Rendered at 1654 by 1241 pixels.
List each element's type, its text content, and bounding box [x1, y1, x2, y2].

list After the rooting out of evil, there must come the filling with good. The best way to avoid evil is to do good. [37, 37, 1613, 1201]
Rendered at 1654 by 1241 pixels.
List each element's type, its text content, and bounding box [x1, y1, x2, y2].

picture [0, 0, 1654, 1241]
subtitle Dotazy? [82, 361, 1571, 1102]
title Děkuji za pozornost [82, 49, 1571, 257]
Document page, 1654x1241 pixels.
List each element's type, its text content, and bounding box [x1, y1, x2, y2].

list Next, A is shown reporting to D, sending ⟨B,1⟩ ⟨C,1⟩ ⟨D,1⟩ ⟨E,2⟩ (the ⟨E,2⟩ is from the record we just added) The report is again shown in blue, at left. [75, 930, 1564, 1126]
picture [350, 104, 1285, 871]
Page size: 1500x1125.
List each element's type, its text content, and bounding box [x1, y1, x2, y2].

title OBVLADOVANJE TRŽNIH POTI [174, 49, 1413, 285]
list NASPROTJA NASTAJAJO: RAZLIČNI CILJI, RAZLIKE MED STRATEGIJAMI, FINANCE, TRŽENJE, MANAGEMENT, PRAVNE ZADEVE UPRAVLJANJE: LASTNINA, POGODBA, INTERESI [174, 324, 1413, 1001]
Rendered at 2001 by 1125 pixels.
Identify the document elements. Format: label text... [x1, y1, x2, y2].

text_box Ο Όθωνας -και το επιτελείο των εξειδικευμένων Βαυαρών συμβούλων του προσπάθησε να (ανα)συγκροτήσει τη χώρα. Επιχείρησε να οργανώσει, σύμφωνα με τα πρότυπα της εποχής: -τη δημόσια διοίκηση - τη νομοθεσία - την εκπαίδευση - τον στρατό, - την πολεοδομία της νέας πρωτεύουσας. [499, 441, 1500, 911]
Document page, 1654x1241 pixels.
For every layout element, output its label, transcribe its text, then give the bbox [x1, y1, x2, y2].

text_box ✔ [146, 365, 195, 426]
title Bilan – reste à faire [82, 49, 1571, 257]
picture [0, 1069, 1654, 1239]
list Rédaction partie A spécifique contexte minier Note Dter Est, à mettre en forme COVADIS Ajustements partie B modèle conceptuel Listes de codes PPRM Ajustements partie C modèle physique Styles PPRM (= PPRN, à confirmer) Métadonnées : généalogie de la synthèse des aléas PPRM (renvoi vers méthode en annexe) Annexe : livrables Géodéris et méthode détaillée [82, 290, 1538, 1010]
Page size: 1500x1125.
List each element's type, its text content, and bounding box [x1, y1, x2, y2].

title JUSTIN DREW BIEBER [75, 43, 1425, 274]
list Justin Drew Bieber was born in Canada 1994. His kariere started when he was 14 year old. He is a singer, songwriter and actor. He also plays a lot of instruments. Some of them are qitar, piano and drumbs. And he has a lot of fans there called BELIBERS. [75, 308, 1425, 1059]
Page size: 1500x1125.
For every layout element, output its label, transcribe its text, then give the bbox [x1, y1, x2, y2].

**WHAT THE EXERCISE ASKS:** Rewrite the listing above with every instance of "bounding box" changed to "bounding rectangle", keeping everything else the same.

**REPLY TO THE EXERCISE:**
Rendered at 1654 by 1241 pixels.
List each element's type, its text content, and bounding rectangle [x1, y1, x2, y2].

list After the rooting out of evil, there must come the filling with good. The best way to avoid evil is to do good. [37, 37, 1613, 1201]
Rendered at 1654 by 1241 pixels.
List each element's type, its text content, and bounding rectangle [x1, y1, x2, y2].

picture [0, 0, 1654, 1241]
subtitle Dotazy? [82, 361, 1571, 1102]
title Děkuji za pozornost [82, 49, 1571, 257]
Document page, 1654x1241 pixels.
List each element's type, its text content, and bounding rectangle [x1, y1, x2, y2].

list Next, A is shown reporting to D, sending ⟨B,1⟩ ⟨C,1⟩ ⟨D,1⟩ ⟨E,2⟩ (the ⟨E,2⟩ is from the record we just added) The report is again shown in blue, at left. [75, 930, 1564, 1126]
picture [350, 104, 1285, 871]
Page size: 1500x1125.
List each element's type, its text content, and bounding rectangle [x1, y1, x2, y2].

title OBVLADOVANJE TRŽNIH POTI [174, 49, 1413, 285]
list NASPROTJA NASTAJAJO: RAZLIČNI CILJI, RAZLIKE MED STRATEGIJAMI, FINANCE, TRŽENJE, MANAGEMENT, PRAVNE ZADEVE UPRAVLJANJE: LASTNINA, POGODBA, INTERESI [174, 324, 1413, 1001]
Rendered at 2001 by 1125 pixels.
Identify the document elements. Format: label text... [x1, y1, x2, y2].

text_box Ο Όθωνας -και το επιτελείο των εξειδικευμένων Βαυαρών συμβούλων του προσπάθησε να (ανα)συγκροτήσει τη χώρα. Επιχείρησε να οργανώσει, σύμφωνα με τα πρότυπα της εποχής: -τη δημόσια διοίκηση - τη νομοθεσία - την εκπαίδευση - τον στρατό, - την πολεοδομία της νέας πρωτεύουσας. [499, 441, 1500, 911]
Document page, 1654x1241 pixels.
For every layout element, output its label, transcribe its text, then give the bbox [x1, y1, x2, y2].

text_box ✔ [146, 365, 195, 426]
title Bilan – reste à faire [82, 49, 1571, 257]
picture [0, 1069, 1654, 1239]
list Rédaction partie A spécifique contexte minier Note Dter Est, à mettre en forme COVADIS Ajustements partie B modèle conceptuel Listes de codes PPRM Ajustements partie C modèle physique Styles PPRM (= PPRN, à confirmer) Métadonnées : généalogie de la synthèse des aléas PPRM (renvoi vers méthode en annexe) Annexe : livrables Géodéris et méthode détaillée [82, 290, 1538, 1010]
Page size: 1500x1125.
List each element's type, its text content, and bounding rectangle [x1, y1, x2, y2].

title JUSTIN DREW BIEBER [75, 43, 1425, 274]
list Justin Drew Bieber was born in Canada 1994. His kariere started when he was 14 year old. He is a singer, songwriter and actor. He also plays a lot of instruments. Some of them are qitar, piano and drumbs. And he has a lot of fans there called BELIBERS. [75, 308, 1425, 1059]
Page size: 1500x1125.
For every layout element, output its label, transcribe its text, then give the bbox [x1, y1, x2, y2].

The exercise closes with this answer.